Source passage =>
=-=-=-=-=

Hope for patients with diabetes-related blindness

Patricia Gibbs’ vision had been dwindling for years by the time it deserted her in a western Sydney street eight years ago—but nothing had prepared the then 50-year-old diabetes patient for the isolation and frustration that would follow.

Forced to give up her license, Gibbs didn’t just lose her sight, she also lost a hefty dose of independence and soon stopped her volunteer work and most of the other activities that had been keeping her busy.

“I was devastated. I laid in bed all day and threw all my clothes away. I thought ‘what the hell am I going to do?’”  Gibbs says.

But her life took an about turn a little more than three years ago when she began receiving treatment known as “intraocular therapy” as part of a randomised control trial at Sydney Eye Hospital.

Last Friday the journal of Ophthalmology published the findings of the two year research which found injecting the eye with steroids doubles the chance of improving vision and halves the risk of it getting worse in patients who have diabetic macular oedema, the most common cause of vision loss in people with diabetes (Ophthalmology 2006:113(9);1533-1538).

Gibbs was one of the success stories: during the trial she received the treatment in one eye and a placebo in the other and was later given the injections in both eyes. These days she can once again see her grandchildren, she can see to cook, and probably most significantly, she can drive again.

When a person has diabetic macular oedema the blood vessels in their eyes deteriorate and leak, causing the retina to swell—which leads to blurred vision and an inability to focus. If it’s left untreated it can ultimately lead to blindness.

Typically doctors use laser therapy to seal the leaks and slow the swelling, but that treatment fails in about 25 percent of eyes, including each of the 43 patients who participated in the Sydney Eye Hospital trial, says the study’s lead researcher, associate professor Mark Gillies of Save Sight and Eye Health Institute at the University of Sydney.

That’s where intraocular steroid therapy comes in.

Professor Paul Mitchell, director of ophthalmology at Westmead Hospital, says that while the steroid therapy is unlikely to replace standard laser therapy as the first port of call in treatment because there are significantly more side effects associated with it, it plays an important role for people whose eyes don’t respond to the laser therapy at all, or for whom the problem recurs. (The cost of a steroid injection is slightly less than a standard bout of laser therapy, Gillies and Mitchell say).

In the study patients were given one injection of cortisone every six months and closely monitored for two years. Many patients only need one or two injections, though some need more. After an anaesthetic is put under the film of the eye, doctors use a very fine needle to inject cortisone into the white of the eye—and according to Mitchell (and verified by Gibbs) the process is virtually painless.

“It doesn’t make your eye look or feel any different,” Mitchell says.

The cortisone seems to have an antiinflammatory effect on the swelling although researchers are still not sure how exactly it works—only that it does, Gillies says.

The treatment has been used widely in Australia, America and Europe over the last five years, but until now there was no actual proof of its safety or efficacy.

“Until a long term trial like this we really didn’t know how good it was, and the fact that it was sustained over two years means it’s probably going to last,” Mitchell says.

While it may seem simple enough to determine whether a treatment works through observational data, experts say it's not.

“There’s a strong placebo effect in macular diseases, and there have been several instances where randomised control trials have found commonly used treatments did not work, and one case where the treatment actually made things worse,” Gillies says. Another study by Gillies and the Save Sight Institute published in Archives of Ophthalmology found no benefit at all to using the steroid therapy to treat another disease called macular degeneration—despite the fact that as in this case doctors had already been doing so for some time (2004:122(10);1571-20).

=-=-=-=-=

Extracted entries =>

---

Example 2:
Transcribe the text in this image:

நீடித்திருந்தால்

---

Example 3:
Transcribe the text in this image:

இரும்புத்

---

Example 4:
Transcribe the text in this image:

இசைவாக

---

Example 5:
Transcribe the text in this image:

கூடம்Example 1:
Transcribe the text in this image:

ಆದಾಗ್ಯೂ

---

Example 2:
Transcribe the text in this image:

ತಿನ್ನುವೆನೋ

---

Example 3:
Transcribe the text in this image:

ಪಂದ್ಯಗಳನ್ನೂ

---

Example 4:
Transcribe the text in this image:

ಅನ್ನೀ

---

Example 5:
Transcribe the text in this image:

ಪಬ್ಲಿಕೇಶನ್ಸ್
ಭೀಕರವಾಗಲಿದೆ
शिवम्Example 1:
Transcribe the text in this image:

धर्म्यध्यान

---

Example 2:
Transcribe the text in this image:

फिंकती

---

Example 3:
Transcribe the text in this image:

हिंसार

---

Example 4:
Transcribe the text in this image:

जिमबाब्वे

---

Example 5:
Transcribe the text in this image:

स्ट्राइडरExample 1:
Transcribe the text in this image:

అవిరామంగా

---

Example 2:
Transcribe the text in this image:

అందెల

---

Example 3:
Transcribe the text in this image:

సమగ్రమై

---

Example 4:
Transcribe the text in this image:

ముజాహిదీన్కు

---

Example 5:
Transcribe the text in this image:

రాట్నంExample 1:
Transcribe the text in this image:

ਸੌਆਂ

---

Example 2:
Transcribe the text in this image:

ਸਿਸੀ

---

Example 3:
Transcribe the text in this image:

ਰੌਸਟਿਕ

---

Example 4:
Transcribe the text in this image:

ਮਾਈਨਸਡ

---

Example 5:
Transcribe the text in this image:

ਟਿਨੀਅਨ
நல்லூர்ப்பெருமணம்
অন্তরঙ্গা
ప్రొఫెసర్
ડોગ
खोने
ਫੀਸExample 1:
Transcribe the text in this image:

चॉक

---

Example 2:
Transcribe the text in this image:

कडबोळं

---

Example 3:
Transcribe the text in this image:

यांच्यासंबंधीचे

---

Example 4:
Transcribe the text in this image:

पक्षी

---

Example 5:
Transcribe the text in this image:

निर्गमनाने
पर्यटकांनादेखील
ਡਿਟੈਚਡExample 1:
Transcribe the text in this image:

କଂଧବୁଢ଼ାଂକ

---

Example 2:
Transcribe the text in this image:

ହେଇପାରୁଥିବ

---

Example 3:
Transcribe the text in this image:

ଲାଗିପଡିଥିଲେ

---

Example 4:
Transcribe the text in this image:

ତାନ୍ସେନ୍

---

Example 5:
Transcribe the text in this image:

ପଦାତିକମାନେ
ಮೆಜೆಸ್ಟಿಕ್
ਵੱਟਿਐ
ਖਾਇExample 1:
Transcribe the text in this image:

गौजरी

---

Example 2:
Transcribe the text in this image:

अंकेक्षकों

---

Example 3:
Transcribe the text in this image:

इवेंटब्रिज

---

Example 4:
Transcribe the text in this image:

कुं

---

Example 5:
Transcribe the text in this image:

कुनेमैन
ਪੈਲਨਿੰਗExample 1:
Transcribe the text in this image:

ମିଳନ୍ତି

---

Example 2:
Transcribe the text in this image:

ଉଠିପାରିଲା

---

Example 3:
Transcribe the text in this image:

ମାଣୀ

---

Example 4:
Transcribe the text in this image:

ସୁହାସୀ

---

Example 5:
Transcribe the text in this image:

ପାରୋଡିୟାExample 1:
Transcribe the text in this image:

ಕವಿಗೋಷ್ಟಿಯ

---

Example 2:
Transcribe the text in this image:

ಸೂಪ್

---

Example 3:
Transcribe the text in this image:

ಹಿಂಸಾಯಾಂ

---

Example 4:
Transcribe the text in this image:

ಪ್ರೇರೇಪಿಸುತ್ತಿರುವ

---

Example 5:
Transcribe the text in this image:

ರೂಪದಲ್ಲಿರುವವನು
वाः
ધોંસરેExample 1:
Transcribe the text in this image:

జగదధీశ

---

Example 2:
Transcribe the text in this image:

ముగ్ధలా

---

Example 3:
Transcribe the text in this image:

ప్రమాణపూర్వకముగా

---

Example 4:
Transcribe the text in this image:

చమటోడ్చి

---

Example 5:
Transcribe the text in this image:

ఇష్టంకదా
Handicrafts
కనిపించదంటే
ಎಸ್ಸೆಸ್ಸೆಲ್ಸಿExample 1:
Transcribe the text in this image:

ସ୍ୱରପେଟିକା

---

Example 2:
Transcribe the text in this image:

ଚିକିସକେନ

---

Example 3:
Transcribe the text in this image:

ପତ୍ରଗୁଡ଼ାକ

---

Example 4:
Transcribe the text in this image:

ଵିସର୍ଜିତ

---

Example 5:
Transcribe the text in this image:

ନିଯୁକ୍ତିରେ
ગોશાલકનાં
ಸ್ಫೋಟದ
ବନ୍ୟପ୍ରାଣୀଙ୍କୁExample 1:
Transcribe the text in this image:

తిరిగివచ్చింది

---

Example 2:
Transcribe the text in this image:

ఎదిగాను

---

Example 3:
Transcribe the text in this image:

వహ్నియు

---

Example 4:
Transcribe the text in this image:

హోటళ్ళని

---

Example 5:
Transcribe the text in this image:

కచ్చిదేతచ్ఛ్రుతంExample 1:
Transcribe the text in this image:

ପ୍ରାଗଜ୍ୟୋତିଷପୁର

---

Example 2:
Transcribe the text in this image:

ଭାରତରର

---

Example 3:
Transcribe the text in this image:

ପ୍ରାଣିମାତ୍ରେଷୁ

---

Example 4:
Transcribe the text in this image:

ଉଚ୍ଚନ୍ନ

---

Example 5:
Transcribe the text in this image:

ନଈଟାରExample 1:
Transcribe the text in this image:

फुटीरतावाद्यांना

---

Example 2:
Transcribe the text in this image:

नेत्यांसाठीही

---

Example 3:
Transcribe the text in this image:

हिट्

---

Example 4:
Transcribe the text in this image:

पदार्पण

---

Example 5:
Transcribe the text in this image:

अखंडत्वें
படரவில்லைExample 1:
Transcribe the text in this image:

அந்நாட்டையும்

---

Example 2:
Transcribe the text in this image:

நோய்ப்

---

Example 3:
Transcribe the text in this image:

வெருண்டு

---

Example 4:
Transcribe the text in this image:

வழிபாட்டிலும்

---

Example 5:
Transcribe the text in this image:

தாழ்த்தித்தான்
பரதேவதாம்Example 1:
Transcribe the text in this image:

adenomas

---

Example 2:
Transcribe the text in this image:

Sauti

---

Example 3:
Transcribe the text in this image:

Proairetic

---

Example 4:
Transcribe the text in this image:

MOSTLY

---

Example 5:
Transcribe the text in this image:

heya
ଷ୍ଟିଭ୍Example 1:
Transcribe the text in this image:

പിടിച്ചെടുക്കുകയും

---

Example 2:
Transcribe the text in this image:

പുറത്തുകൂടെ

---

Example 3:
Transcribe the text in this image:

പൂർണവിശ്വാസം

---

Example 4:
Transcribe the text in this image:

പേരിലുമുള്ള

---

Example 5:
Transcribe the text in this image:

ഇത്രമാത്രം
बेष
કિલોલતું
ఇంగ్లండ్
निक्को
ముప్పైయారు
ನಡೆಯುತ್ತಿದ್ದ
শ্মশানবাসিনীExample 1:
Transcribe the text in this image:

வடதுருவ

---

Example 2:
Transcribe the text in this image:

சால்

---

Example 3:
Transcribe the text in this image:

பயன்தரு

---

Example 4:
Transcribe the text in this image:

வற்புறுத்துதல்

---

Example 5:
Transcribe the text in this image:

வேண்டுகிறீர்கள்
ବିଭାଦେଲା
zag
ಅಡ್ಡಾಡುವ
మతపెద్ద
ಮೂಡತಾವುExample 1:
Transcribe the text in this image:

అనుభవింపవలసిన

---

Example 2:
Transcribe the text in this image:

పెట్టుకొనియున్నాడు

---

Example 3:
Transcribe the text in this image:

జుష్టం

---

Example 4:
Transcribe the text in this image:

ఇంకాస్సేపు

=-=-=-=-=

Work instruction 1 =>
According to the article, why is intraocular steroid therapy unlikely to replace laser therapy as the first treatment for diabetic macular oedema?
Work instruction 2 =>
List every activity that the article says Patricia Gibbs is able to do again since receiving the treatment.
Work instruction 3 =>
In the study described in the article, how often were patients given an injection of cortisone?

Answer space 1 =>
Steroid therapy has significantly more side effects than standard laser therapy. It is therefore expected to serve mainly patients whose eyes do not respond to laser therapy at all, or in whom the problem recurs.

Answer space 2 =>
- See her grandchildren
- See to cook
- Drive

Answer space 3 =>
Once every six months.